Q. I’m asking you whether or not Mr. Scruggs sent Mr. Balducci and Mr. Patterson to have dinner with you here at a restaurant in Jackson to talk about settlement of that case.

A. I don’t know what Mr. Scruggs did with Balducci and Patterson.

Q. Did you have dinner with Mr. Balducci or Mr. Patterson at Crechale’s restaurant where they discussed Scruggs’ desire to settle that case?

A. No, sir. I haven’t been to Crechale’s in a long time.

Q. You did not have dinner with them where they discussed –

A. When are you talking about? And you said “Crechale’s.” I haven’t been to Crechale’s so I know I didn’t have dinner with anybody at Crechale’s.

Q. My real question is: Did Mr. Patterson or Mr. Balducci have dinner with you and tell you that if you did not participate or assist Mr. Scruggs in settling that mass tort action which was going to generate a 20-million-dollar-plus fee, that he would fund an alternative candidate to run against you for attorney general?

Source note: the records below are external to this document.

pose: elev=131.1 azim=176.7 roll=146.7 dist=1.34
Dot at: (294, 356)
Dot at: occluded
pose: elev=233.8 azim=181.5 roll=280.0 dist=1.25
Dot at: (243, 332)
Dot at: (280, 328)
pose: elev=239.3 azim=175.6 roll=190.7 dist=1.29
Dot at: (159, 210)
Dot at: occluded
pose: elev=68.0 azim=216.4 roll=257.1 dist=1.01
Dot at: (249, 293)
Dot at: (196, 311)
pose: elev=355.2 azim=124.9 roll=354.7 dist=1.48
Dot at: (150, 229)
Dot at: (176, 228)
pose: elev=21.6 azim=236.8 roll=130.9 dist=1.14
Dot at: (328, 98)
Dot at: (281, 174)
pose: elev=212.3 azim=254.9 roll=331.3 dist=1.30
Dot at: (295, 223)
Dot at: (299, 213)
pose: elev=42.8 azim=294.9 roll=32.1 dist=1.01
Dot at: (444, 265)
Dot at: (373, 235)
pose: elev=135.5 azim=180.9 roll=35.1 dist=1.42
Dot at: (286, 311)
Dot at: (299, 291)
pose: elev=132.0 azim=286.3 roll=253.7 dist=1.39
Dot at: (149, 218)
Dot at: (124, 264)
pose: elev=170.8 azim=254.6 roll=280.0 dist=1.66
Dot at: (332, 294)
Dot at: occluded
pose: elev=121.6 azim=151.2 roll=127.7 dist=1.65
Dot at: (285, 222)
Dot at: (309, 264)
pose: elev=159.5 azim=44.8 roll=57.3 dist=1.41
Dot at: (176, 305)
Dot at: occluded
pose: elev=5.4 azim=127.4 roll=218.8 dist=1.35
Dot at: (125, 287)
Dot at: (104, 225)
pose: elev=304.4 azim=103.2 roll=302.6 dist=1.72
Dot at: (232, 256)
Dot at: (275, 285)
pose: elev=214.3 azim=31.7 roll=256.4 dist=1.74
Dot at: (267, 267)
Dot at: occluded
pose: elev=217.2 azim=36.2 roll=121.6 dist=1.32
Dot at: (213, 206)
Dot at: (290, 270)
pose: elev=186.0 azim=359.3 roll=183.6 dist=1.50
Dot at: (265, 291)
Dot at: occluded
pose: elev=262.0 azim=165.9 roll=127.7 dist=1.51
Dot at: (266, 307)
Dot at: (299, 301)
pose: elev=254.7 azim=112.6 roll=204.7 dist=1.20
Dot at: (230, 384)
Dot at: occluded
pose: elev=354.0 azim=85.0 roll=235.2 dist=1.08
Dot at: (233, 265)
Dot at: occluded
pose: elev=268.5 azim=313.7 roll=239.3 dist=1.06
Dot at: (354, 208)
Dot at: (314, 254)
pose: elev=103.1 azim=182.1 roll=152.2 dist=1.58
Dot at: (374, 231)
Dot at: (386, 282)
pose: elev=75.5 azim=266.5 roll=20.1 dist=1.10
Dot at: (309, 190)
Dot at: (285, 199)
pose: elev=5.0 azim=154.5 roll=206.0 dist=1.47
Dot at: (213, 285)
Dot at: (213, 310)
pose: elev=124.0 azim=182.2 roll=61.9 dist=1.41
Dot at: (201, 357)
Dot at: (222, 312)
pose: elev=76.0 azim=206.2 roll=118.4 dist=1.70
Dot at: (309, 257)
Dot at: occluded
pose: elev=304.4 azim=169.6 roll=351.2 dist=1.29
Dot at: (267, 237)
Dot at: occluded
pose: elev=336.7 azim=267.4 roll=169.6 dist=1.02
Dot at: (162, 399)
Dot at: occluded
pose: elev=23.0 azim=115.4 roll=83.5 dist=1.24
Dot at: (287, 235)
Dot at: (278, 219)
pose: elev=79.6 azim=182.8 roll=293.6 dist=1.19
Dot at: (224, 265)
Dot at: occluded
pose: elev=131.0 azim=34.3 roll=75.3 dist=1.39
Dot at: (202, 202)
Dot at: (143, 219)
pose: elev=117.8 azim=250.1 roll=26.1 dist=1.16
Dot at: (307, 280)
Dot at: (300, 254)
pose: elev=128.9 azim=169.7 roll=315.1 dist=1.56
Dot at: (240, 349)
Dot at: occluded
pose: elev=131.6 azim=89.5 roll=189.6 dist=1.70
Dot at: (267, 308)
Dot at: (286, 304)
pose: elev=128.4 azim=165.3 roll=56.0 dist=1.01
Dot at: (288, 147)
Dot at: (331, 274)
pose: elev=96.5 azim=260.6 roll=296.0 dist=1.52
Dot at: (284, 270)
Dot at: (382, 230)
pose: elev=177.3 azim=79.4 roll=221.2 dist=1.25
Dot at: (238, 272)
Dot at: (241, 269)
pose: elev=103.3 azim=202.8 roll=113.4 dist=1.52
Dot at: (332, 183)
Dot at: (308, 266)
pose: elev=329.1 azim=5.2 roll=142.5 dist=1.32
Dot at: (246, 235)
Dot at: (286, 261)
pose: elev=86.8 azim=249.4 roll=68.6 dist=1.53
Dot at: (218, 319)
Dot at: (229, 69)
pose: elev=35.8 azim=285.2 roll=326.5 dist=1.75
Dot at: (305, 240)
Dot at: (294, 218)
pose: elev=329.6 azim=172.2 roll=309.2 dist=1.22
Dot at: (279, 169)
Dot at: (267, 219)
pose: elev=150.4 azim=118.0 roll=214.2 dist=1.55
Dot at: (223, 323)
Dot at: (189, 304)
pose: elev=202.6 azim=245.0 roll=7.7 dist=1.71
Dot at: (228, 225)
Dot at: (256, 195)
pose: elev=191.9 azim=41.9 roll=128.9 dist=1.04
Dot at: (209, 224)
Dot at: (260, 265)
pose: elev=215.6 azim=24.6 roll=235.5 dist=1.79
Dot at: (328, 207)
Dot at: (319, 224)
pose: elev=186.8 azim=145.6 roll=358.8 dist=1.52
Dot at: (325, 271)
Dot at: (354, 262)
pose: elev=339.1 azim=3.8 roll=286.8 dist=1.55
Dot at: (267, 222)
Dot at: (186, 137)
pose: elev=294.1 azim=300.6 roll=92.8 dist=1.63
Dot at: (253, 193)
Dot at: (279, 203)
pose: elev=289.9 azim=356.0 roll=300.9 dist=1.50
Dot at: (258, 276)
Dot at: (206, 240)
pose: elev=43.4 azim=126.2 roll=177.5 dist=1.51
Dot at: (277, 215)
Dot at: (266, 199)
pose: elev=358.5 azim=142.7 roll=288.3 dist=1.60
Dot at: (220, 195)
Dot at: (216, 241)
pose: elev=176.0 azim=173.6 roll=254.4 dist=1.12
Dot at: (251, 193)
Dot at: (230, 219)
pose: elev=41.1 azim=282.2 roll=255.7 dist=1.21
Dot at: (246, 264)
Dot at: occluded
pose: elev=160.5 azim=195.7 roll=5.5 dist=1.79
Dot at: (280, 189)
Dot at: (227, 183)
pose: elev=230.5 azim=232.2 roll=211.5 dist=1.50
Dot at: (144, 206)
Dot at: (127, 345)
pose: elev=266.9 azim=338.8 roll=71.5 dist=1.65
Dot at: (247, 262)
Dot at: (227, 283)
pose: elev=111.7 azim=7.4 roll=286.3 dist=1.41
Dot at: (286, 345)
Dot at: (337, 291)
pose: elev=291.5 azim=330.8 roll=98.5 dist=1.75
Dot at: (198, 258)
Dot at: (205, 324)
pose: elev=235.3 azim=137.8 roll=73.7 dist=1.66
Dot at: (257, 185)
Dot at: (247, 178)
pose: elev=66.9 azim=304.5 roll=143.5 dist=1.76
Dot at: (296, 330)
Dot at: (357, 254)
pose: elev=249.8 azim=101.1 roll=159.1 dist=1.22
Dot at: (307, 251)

A. If you’re asking me did somebody come to me and threaten me, the answer is no. Now, out of all candor in this, I don’t want to mislead you. I remember having dinner on one occasion with Mr. Balducci and Mr. Patterson, but that conversation was about they were leaving the firm that they were presently — that Mr. Balducci was presently with. They didn’t convey any threats to me about settling the case or anything like that. [Balducci left the firm of Joey Langston in about January 2007 to start his own firm, bringing nonlawyer Patterson, who had also worked with Langston, with him as a business associate. (Last month Langston pled guilty to participating in yet another bribery attempt, in 2006, allegedly intended to aid Scruggs in a different state-court fee-dispute litigation. Scruggs has denied involvement in any wrongdoing there, too.)]

Q. They never suggested that if you didn’t participate in dropping your criminal investigation that Dickie Scruggs would fund an alternate candidate and [former Mississippi attorney general] Mike Moore would support that?

A. No, sir. Absolutely not.

Well, Hood denied it, so that’s where things stand. But had the proceeding continued, we might have learned what Mr. Robie’s basis was for asking the question, and we might have heard some other interesting questions he thought he had a good-faith basis for asking.

Between the pending federal prosecutions of Scruggs and the multiple ongoing litigations between State Farm and the remnants of Scruggs’s group, now known as the Katrina Litigation Group, it seems likely that we will eventually be hearing more about the evidence that prompted Mr. Robie’s question.